Philip M. Condit, chairman and chief executive officer of The Boeing Company, said that Boeing would "continue to work with the EC to help the Commission better understand the data that underlies the process and the benefits that accrue to customers, suppliers, employees and shareholders." "However," Condit added, "the U.S. Federal Trade Commission should be given the lead in this case, as it so obviously concerns key U.S. interests, not the least of which is in the sovereign area of defense."

"While the merger has raised a number of issues in the European Union," Condit said, "there is one fundamental antitrust issue: does the combination of Boeing with McDonnell Douglas' commercial airplane unit have a restrictive effect on competition?"

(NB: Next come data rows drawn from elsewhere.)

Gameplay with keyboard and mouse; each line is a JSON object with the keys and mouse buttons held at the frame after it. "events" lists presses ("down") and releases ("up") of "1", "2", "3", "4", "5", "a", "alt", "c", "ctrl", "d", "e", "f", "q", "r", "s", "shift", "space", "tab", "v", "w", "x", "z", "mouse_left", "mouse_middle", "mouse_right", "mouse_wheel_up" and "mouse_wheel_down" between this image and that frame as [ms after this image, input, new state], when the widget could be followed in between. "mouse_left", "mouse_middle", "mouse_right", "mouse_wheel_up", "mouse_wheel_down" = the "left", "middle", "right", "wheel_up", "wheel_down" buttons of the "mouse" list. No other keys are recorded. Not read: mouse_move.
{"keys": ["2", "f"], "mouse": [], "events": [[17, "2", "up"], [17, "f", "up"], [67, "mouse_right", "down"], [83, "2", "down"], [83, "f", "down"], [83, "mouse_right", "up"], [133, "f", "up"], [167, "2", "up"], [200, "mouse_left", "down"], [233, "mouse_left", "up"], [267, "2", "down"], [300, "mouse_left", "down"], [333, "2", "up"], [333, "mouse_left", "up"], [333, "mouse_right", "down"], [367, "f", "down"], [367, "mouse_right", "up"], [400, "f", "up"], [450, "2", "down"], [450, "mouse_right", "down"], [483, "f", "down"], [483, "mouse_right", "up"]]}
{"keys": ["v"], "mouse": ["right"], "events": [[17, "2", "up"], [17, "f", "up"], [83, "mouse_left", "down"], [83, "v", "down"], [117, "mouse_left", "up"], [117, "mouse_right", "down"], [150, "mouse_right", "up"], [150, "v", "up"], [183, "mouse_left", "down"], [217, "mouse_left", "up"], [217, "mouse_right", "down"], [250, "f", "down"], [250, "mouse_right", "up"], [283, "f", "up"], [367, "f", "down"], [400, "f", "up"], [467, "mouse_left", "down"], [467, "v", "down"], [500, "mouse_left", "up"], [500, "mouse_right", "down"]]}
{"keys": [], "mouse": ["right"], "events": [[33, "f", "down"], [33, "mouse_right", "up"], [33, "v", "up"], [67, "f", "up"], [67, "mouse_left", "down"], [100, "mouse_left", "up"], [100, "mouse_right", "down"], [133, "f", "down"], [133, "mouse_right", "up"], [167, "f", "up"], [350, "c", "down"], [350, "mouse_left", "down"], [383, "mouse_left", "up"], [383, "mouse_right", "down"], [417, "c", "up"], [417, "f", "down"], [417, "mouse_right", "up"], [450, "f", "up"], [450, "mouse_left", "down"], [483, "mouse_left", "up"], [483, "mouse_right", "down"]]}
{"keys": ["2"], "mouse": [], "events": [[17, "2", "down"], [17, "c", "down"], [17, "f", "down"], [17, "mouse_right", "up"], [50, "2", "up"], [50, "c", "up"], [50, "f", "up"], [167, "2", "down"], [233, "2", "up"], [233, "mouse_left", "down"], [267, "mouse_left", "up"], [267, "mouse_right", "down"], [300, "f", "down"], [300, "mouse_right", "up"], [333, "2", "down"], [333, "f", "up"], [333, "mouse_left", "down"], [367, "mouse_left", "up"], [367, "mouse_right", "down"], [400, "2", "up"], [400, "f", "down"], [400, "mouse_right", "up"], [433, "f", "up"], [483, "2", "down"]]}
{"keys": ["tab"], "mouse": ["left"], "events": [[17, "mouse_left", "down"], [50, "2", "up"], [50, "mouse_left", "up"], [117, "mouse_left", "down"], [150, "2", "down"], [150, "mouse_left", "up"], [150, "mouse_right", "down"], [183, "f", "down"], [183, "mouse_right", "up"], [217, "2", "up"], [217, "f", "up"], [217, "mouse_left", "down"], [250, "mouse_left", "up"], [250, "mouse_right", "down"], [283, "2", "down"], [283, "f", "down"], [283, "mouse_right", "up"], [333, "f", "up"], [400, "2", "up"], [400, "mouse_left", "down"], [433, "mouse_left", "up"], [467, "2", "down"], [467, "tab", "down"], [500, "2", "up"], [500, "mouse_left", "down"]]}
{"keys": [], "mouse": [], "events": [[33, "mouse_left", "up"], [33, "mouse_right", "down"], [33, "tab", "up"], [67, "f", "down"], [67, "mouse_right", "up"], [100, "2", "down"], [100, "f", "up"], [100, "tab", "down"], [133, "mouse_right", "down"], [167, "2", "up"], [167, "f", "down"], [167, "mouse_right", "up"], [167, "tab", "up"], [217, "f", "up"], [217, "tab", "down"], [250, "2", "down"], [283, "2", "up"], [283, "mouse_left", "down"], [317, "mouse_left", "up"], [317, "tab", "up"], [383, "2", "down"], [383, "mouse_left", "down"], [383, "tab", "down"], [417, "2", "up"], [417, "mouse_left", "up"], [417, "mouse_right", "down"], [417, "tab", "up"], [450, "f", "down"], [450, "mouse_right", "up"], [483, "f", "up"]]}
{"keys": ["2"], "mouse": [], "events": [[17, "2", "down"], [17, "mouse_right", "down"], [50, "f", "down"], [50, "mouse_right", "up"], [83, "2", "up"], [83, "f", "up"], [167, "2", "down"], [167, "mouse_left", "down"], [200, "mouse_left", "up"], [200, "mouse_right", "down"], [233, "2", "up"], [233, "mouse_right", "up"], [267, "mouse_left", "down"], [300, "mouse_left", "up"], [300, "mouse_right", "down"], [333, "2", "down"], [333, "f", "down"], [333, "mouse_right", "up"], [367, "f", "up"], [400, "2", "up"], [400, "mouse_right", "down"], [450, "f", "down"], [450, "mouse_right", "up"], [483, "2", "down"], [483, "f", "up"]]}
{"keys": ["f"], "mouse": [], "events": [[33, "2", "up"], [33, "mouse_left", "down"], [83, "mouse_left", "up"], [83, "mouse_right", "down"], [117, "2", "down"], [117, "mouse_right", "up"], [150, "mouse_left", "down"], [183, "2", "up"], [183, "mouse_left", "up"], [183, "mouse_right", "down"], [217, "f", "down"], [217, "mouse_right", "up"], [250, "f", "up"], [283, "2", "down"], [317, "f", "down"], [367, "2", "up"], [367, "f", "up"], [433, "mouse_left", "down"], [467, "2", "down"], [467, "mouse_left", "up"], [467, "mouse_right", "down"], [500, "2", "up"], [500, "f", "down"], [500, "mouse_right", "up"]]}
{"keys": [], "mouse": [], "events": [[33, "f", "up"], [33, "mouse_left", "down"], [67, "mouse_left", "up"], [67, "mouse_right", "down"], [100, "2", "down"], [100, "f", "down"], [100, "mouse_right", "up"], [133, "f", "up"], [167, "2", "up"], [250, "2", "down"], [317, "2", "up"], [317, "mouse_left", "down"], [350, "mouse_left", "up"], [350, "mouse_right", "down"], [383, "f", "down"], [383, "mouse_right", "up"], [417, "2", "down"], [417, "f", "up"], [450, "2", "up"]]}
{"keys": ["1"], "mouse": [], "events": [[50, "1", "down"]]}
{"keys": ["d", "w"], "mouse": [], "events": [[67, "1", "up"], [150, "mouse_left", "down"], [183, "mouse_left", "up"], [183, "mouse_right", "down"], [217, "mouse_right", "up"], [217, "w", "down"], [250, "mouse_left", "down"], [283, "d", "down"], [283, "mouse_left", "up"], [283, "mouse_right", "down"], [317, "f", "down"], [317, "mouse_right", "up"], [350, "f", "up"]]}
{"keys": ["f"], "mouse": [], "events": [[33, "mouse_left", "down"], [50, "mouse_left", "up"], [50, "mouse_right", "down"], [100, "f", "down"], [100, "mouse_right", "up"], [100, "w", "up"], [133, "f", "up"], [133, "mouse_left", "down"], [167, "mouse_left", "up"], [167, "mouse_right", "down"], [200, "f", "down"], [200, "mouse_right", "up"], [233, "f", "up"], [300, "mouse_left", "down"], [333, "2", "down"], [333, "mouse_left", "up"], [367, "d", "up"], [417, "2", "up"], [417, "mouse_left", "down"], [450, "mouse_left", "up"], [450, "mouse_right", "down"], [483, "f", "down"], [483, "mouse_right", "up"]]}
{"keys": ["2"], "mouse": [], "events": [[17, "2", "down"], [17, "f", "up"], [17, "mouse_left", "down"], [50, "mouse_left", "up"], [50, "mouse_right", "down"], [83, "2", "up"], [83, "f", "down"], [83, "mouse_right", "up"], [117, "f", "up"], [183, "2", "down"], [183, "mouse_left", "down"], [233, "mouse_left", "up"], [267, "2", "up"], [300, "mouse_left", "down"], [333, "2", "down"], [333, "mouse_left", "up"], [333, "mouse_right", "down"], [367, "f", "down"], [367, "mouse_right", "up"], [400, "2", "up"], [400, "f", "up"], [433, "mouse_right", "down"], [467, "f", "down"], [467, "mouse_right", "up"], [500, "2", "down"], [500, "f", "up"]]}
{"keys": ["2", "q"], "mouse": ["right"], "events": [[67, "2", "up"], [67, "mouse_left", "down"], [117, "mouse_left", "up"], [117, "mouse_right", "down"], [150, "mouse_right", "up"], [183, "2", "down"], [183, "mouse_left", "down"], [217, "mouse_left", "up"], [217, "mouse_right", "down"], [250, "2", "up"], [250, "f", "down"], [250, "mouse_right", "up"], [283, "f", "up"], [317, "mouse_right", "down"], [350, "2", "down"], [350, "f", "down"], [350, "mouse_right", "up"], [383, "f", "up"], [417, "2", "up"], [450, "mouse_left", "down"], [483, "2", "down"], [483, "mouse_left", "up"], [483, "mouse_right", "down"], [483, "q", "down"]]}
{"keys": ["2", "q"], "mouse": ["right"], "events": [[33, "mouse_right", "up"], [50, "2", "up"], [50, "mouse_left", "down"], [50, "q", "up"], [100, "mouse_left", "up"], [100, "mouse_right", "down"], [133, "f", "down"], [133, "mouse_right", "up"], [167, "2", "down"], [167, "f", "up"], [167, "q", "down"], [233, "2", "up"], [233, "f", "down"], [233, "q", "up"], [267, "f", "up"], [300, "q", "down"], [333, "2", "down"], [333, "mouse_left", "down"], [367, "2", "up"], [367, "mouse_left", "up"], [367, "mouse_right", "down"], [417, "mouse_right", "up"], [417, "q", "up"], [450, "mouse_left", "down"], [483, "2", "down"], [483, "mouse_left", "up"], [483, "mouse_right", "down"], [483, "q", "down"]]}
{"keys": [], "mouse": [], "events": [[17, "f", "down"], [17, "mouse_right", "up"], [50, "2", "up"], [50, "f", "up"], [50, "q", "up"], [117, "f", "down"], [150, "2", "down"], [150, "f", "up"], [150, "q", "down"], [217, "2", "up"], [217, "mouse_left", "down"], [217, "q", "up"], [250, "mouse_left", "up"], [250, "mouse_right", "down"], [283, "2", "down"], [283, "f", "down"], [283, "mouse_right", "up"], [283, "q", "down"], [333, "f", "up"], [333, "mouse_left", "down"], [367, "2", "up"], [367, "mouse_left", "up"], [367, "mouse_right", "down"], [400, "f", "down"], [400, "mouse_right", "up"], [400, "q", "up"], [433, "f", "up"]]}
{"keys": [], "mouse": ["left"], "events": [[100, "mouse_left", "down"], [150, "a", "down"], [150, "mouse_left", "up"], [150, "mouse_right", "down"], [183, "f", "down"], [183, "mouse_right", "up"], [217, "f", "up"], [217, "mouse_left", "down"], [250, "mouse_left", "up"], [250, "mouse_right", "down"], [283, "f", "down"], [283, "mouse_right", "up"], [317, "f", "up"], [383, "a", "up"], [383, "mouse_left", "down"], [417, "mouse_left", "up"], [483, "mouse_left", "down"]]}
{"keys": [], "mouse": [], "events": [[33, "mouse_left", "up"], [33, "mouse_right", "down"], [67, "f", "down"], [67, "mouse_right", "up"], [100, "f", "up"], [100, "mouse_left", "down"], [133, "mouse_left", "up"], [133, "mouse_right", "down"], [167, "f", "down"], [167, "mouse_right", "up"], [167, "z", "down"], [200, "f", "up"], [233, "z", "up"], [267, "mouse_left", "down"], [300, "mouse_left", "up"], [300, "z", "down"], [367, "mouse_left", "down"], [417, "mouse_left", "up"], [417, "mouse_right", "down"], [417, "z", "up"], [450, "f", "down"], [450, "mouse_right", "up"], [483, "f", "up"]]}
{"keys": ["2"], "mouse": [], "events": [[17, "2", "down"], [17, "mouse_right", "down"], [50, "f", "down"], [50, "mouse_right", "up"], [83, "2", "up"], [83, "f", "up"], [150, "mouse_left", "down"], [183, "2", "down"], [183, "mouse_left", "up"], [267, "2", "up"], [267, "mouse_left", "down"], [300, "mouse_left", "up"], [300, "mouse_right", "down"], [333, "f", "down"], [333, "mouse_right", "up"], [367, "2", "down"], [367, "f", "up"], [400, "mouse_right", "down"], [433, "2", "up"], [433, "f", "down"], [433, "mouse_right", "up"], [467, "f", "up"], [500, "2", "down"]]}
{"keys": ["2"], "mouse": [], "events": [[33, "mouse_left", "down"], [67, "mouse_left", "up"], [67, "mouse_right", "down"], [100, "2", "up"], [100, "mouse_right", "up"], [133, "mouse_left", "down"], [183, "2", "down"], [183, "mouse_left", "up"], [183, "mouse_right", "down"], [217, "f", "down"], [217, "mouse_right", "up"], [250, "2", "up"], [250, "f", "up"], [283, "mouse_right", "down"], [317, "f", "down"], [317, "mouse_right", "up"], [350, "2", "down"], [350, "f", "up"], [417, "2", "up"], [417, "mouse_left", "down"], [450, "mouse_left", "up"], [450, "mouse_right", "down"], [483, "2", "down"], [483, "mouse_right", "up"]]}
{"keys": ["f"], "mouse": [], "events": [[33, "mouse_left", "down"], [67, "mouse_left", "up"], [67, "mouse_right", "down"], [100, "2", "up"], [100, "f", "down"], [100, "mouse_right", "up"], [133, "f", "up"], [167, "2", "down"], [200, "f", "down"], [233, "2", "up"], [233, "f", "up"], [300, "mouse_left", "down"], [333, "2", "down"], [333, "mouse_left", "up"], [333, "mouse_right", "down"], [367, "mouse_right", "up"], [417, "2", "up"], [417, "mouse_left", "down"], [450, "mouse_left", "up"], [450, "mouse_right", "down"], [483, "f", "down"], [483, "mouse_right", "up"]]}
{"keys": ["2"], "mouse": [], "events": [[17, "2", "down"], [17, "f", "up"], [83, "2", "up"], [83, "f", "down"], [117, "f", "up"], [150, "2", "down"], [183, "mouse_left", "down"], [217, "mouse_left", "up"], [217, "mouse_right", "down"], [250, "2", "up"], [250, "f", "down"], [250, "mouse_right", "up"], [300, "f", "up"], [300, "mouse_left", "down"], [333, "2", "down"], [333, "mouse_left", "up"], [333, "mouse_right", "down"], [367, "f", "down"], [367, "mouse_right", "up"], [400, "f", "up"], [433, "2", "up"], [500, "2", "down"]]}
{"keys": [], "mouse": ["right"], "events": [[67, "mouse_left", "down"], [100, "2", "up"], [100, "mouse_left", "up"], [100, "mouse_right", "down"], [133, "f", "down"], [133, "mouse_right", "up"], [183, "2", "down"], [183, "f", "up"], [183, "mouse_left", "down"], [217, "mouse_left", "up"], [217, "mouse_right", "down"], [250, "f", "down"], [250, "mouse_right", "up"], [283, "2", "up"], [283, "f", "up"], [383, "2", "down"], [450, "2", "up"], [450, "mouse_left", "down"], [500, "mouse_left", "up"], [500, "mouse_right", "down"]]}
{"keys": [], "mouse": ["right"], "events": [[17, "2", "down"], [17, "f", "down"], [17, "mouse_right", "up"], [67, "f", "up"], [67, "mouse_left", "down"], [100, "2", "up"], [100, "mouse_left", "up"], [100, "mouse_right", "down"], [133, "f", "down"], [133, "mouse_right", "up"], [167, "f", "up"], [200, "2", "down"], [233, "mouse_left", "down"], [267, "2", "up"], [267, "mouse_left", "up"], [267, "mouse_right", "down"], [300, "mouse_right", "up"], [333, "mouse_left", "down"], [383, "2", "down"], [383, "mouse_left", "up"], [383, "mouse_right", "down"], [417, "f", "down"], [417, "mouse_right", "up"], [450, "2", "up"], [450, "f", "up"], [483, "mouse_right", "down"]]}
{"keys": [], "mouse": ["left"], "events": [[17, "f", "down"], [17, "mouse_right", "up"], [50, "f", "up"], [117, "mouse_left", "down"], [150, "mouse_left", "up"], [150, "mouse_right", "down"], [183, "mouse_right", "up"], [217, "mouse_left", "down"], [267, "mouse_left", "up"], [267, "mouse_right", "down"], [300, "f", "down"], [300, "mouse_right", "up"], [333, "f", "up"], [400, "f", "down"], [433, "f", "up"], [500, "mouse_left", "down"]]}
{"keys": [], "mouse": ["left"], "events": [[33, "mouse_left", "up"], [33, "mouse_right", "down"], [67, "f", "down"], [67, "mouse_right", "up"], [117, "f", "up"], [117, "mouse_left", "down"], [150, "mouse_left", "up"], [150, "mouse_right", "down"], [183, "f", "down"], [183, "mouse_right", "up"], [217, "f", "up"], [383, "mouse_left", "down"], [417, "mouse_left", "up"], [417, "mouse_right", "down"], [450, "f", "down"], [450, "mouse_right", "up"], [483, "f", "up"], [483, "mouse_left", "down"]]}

Condit said that the answer to that question is a "resounding no" because the issue has already been determined by the marketplace. In 1996, the market share for McDonnell Douglas commercial airplanes had fallen to only four percent of new sales. "The fact is," Condit said, "McDonnell Douglas' market share has continued to decline in recent years and Airbus has become a stronger competitor."

"There continues to be debate about 'spill-over' to commercial airplane programs," Condit said. "This issue was dealt with in the1992 bilateral trade agreement," he noted. " We continue to comply with the bilateral. Since 1993, when we have submitted reports to the U.S. government on this issue, there have been no instances of benefits accruing to U.S. commercial airplane programs from currently funded U.S. Department of Defense or National Aeronautics and Space Administration (NASA) contracts."

On the issue of so-called "exclusive" contracts, Condit emphasized that the recent decisions by American Airlines and Delta Air Lines are not related in any way to the planned merger, and, in the case of American Airlines, the exclusive agreement was made public prior to the merger announcement. Condit also emphasized that in the case of both American and Delta, the airlines approached Boeing for the exclusive arrangements following an aggressive sales campaign between Boeing and Airbus.

"These agreements were initiated by American and Delta because airlines are recognizing the value of standardizing their fleets with a smaller number of models, then are using the leverage of their buying power to get the best possible deal," said Condit.